··· TEXT PROVIDED

Perhaps the most interesting development was with “Susan” (engineering), who led calculus workshops and was inspired to better understand her own process once asked to teach it. She started by studying the tip-sheet and found that even though she did take many of the steps outlined, her process was not quite captured. She reported having so “internalized [her] process” that she had to view herself with a different question in mind. Instead of trying to get the answer, she wanted to study how she got the answer. She set to work on some unfamiliar problems, monitoring her own processes as she went. She realized that she questioned herself at every step of the way: “I was like my own teacher, asking myself questions that tested my ideas or clarified my understanding.”
She was so interested in what she was discovering about her own processes that she decided to read further about others’ problem-solving processes, discovering Polya’s 1957 book How to Solve It. Combining her own self-reflexive process with some “phases of problem solving” described by Polya, Susan created her own tip-sheet for the Center called “Questions to Ask Yourself When Problem Solving” (Appendix B). It broke down the process into four phases, each with an attendant set of questions. For example, “Phase I: Understanding the Problem” included such questions as, What information have I been given and what information do I need to find? Can I draw a picture depicting the given information? Have I seen a similar problem before?
All of the facilitators affirmed that becoming more aware of their own processes was necessary for teaching strategies to students. As Nick put it, “When you teach it, you have to learn it, and you have to know it.” The facilitators’ heightened awareness of their own academic processes is consistent with the academic benefits accrued by leaders of supplemental instructions sessions (Stone, Jacobs, & Hayes, 2006).
2. Facilitators revised their perspectives on novice learners. The expert who teaches is challenged to recognize what is obvious versus what is familiar (Leamnson, 1999). We have found that novice teachers are more likely to conflate the two, mistakenly thinking that students are as familiar as they are with certain disciplinary habits and ways of thinking. As Mary (economics) became more certain of the workshop’s aims and the focus on process, she decided she was unsure about the value. Did not students already do these things—such as drawing graphs and considering the concepts involved—intuitively, as she did? Would they be insulted by such instruction? Could we not avoid that by just inviting the students who were doing poorly to attend?

······
··· RECORDS FOR THIS EXERCISE

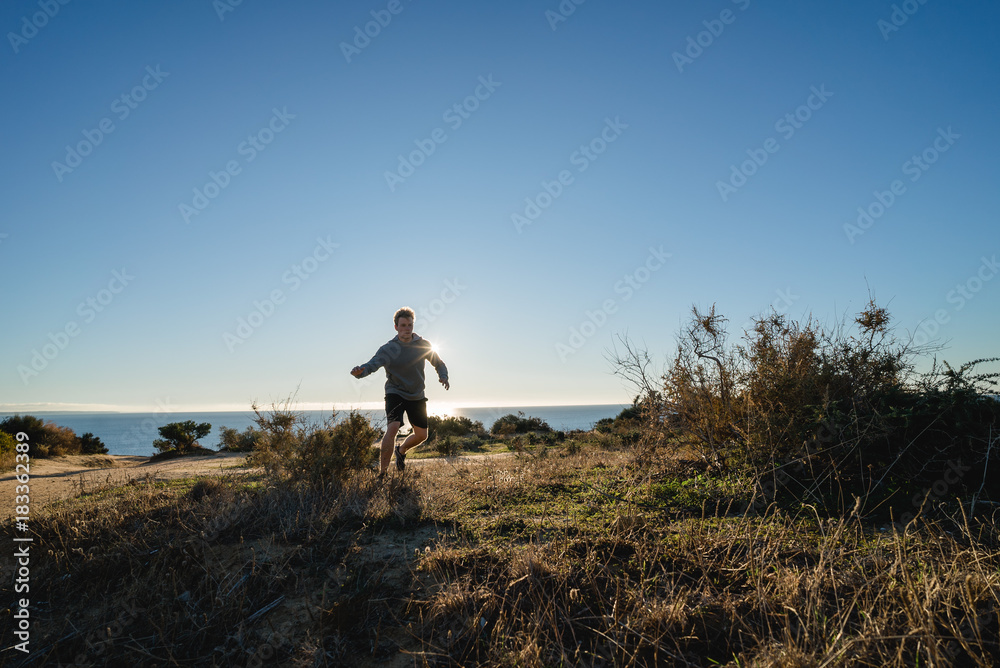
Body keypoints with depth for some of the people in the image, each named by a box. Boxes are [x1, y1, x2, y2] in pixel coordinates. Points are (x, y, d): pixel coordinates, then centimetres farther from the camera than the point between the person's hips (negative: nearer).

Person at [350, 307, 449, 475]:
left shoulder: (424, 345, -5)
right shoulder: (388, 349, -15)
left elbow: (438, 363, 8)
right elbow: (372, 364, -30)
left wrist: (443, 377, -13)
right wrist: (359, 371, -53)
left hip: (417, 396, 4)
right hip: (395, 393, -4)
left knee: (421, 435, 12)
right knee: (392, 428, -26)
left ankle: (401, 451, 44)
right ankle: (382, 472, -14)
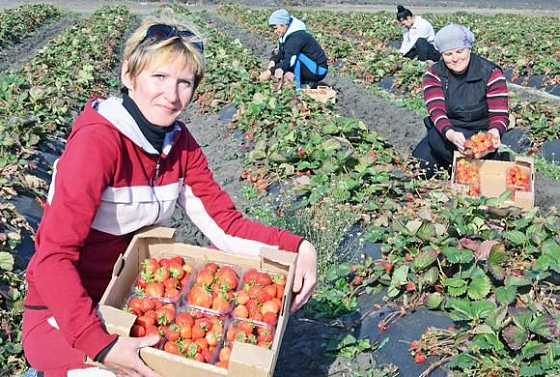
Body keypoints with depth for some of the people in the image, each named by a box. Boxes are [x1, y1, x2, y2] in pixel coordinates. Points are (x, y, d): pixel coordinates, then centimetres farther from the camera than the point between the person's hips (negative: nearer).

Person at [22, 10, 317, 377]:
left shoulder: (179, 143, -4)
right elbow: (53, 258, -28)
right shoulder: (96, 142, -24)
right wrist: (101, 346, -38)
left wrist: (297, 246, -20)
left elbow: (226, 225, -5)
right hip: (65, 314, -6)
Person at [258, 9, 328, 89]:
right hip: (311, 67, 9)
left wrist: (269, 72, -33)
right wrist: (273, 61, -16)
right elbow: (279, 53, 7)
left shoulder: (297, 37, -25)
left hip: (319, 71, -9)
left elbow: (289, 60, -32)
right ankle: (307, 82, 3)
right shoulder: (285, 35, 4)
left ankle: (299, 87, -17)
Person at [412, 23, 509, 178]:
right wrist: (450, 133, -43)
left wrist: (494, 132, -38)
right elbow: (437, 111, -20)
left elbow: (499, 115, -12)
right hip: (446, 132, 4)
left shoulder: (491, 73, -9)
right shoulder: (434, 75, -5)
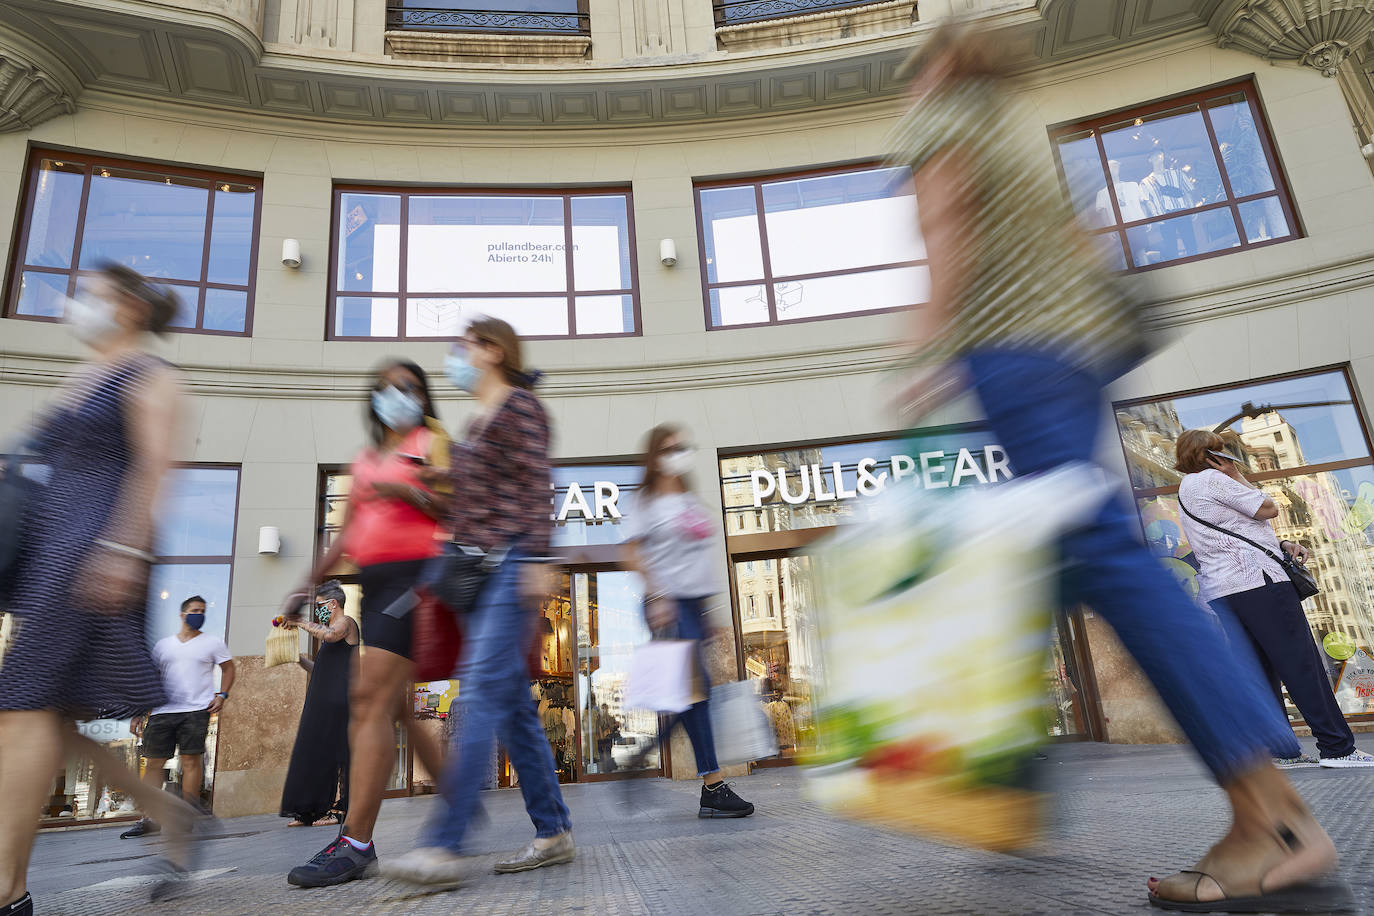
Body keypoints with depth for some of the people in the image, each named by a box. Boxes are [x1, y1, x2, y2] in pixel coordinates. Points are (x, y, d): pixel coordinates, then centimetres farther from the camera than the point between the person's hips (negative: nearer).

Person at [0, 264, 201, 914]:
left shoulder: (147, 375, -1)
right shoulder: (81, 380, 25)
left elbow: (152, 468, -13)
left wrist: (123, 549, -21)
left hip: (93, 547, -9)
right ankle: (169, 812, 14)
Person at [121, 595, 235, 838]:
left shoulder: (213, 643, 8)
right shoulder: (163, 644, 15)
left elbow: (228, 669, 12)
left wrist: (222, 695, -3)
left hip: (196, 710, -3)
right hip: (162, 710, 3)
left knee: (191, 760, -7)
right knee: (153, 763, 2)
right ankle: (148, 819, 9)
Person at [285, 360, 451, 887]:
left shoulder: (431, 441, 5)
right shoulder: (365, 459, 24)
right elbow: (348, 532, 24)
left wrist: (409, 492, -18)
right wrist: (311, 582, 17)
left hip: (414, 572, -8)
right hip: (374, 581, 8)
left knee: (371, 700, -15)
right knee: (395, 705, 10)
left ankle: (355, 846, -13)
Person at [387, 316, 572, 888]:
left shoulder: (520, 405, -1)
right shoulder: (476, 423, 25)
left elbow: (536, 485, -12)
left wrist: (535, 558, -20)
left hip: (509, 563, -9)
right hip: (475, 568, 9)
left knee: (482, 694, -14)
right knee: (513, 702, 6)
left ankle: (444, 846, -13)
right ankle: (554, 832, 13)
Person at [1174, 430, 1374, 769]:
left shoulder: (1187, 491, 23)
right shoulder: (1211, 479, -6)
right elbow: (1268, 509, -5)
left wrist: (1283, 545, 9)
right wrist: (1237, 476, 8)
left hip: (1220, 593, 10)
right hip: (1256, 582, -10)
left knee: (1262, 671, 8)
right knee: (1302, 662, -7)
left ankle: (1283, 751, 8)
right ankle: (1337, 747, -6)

······
··· RECORDS FOR THIS EXERCISE

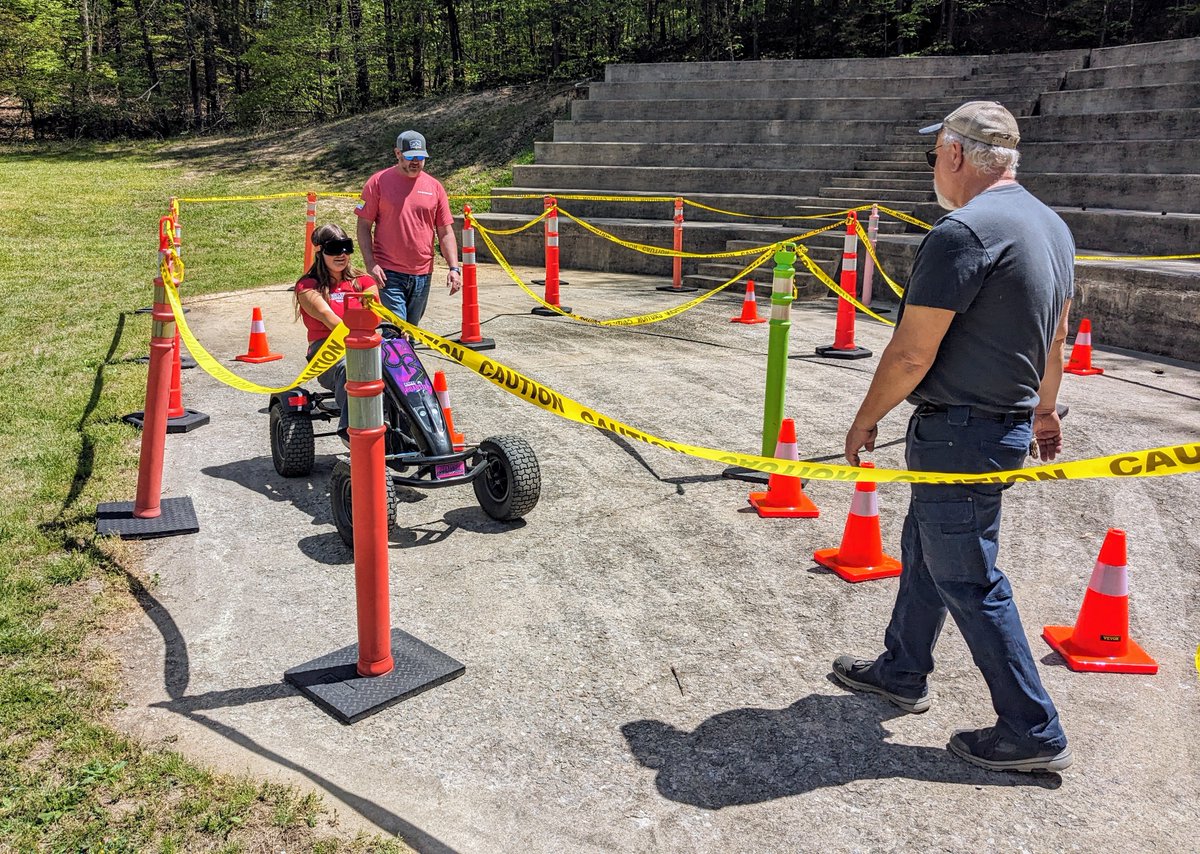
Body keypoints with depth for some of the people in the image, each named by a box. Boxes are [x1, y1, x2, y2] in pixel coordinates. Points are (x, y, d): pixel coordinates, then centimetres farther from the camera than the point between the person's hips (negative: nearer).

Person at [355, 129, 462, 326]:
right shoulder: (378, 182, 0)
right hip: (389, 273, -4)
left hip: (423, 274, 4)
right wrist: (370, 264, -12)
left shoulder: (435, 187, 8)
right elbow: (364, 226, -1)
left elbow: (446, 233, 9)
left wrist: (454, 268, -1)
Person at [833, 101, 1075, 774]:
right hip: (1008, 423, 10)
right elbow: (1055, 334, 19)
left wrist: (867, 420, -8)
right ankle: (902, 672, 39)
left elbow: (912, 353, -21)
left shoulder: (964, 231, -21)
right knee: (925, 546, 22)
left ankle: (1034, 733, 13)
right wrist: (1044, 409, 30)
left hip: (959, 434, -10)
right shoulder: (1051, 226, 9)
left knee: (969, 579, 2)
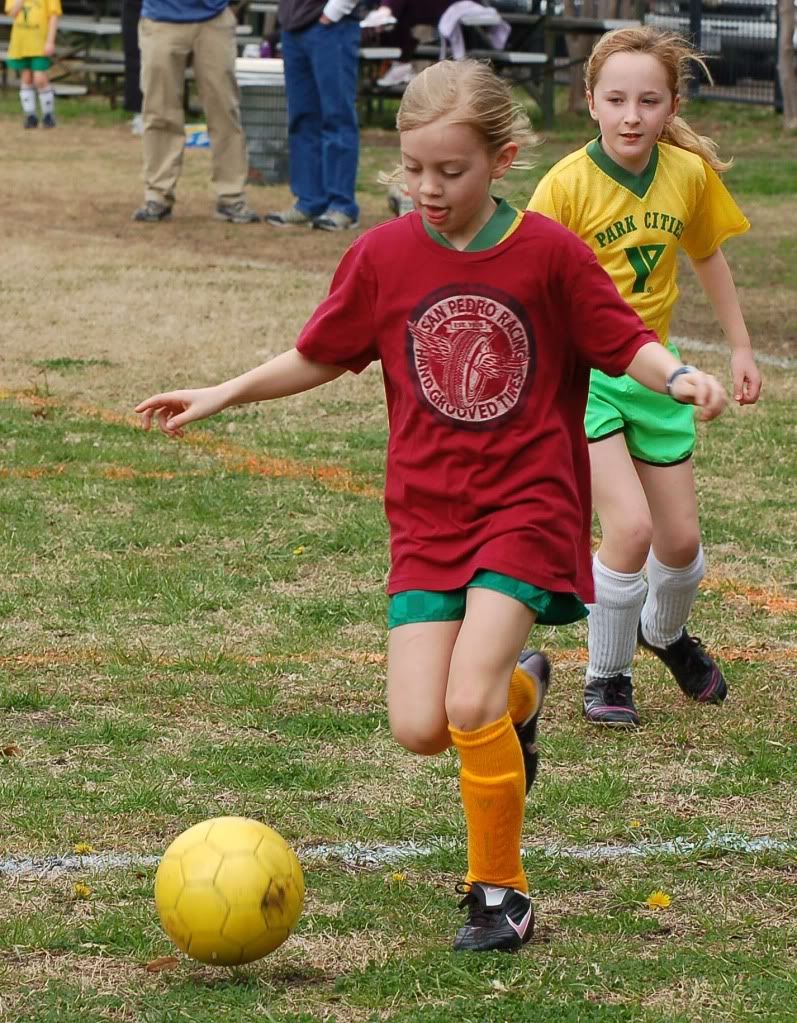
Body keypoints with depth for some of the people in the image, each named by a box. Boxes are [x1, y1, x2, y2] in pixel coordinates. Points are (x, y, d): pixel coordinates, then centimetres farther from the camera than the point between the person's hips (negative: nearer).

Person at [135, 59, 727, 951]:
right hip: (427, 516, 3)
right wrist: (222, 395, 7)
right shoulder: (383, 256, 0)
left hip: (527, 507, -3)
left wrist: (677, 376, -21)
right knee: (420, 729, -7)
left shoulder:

······

- _PARTS OF THE EXERCISE_
a) Please copy the pose estimation records from the line with "left hip: (1220, 593, 10)" up to and including the line with "left ankle: (1283, 751, 8)", leaving each line unchanged.
b) Extend the passage about workshop facilitators learning to teach problem solving, picking up after its final sentence.

- _ANSWERS FOR EACH ITEM_
a)
left hip: (1220, 593, 10)
right hip: (1256, 582, -10)
left knee: (1262, 671, 8)
right knee: (1302, 662, -7)
left ankle: (1283, 751, 8)

b)
Mary’s conception of the obvious, as opposed to the familiar, was not atypical of her cohort. Vince, for instance, did not articulate these concerns verbally, but they were manifest in his actual leading of the physics problem-solving workshop. Despite a carefully designed lesson, he abandoned the plan as soon as he began the session, reverting to his “review session” approach. One telling detail was that Vince did not bring a copy of the problem to the workshop as planned, electing instead to read it aloud to the students and then start solving on the board. Center staff intervened to make copies and otherwise maintain the emphasis on the process. In a post-session debrief, Vince seemed surprised by our assessment that it had not gone as planned. When asked why he did not bring copies of the problem as planned, he said that students could do some of the steps, such as restating the problem in their own words, “in their heads.” He also thought these things were “easy” and “could be done relatively quickly,” as this was his own experience.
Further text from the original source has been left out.